# [YOUR OBJECTIVE]
The entries that follow must be written out exactly, without any of the pictures they contain.

===

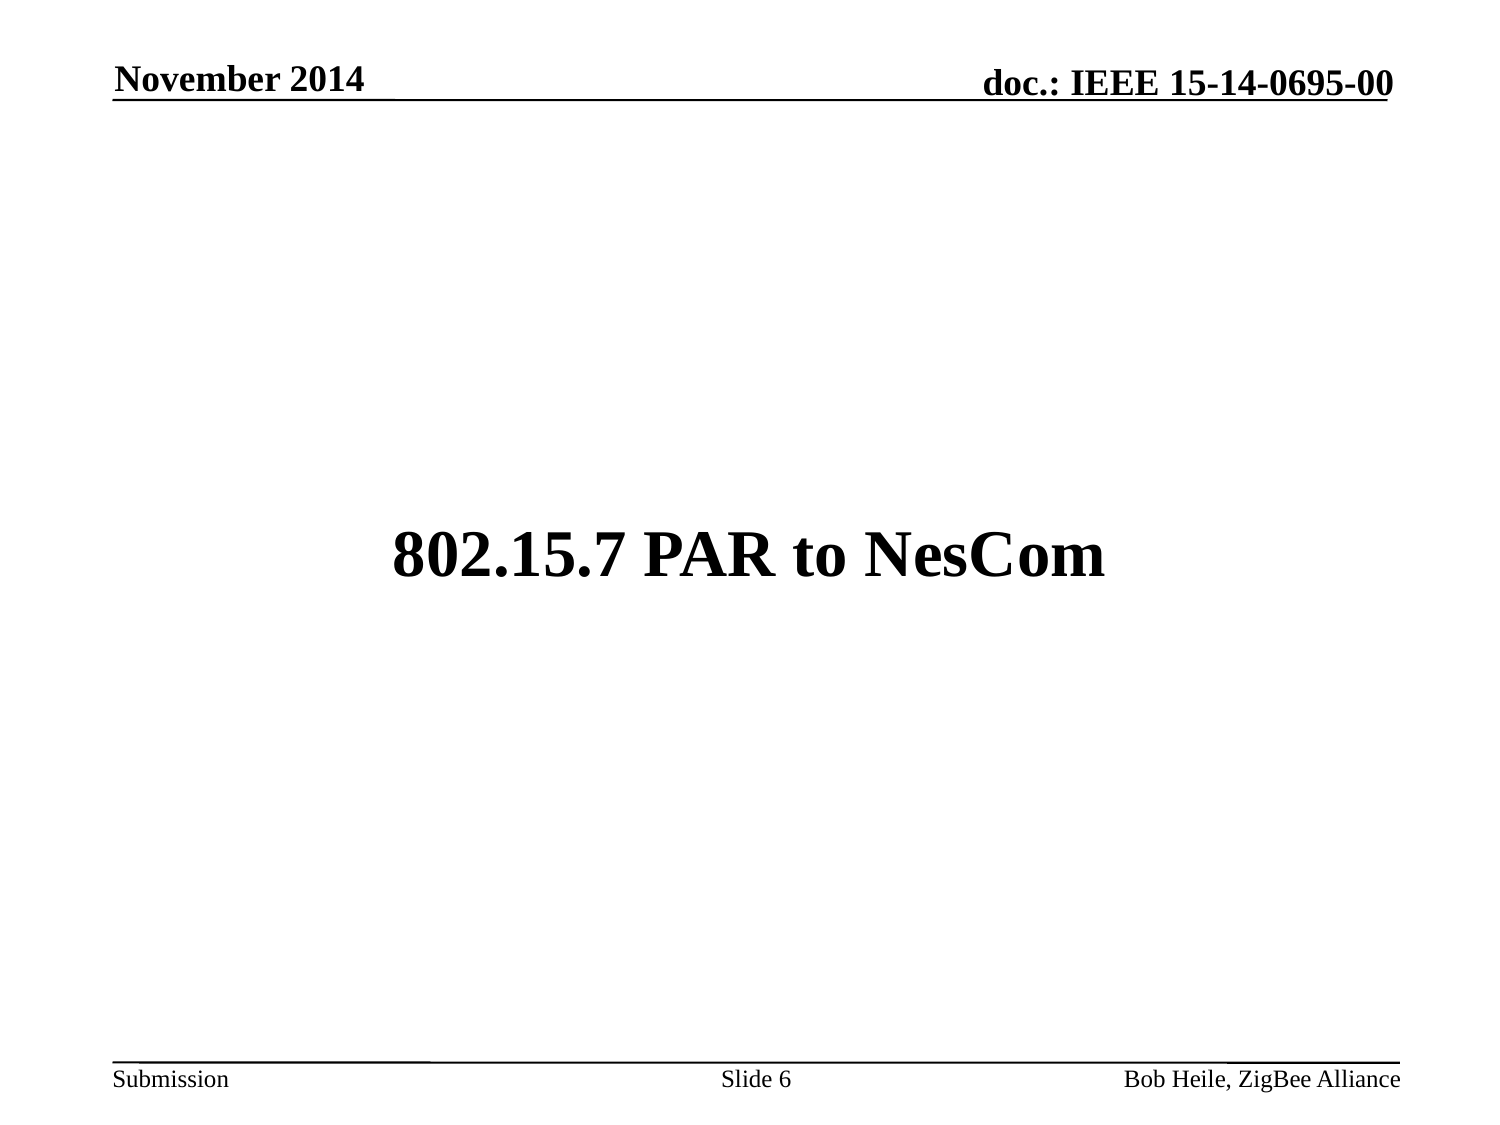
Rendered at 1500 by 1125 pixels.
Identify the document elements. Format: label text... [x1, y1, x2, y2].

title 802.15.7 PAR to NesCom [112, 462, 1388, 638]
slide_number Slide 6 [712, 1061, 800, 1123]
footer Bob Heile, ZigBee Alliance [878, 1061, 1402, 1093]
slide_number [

===

# [RESULT]
Rendered at 1500 by 1125 pixels.
Identify the document elements. Format: label text... [x1, y1, x2, y2].

title 802.15.7 PAR to NesCom [112, 462, 1388, 638]
slide_number Slide 6 [712, 1061, 800, 1123]
footer Bob Heile, ZigBee Alliance [878, 1061, 1402, 1093]
slide_number [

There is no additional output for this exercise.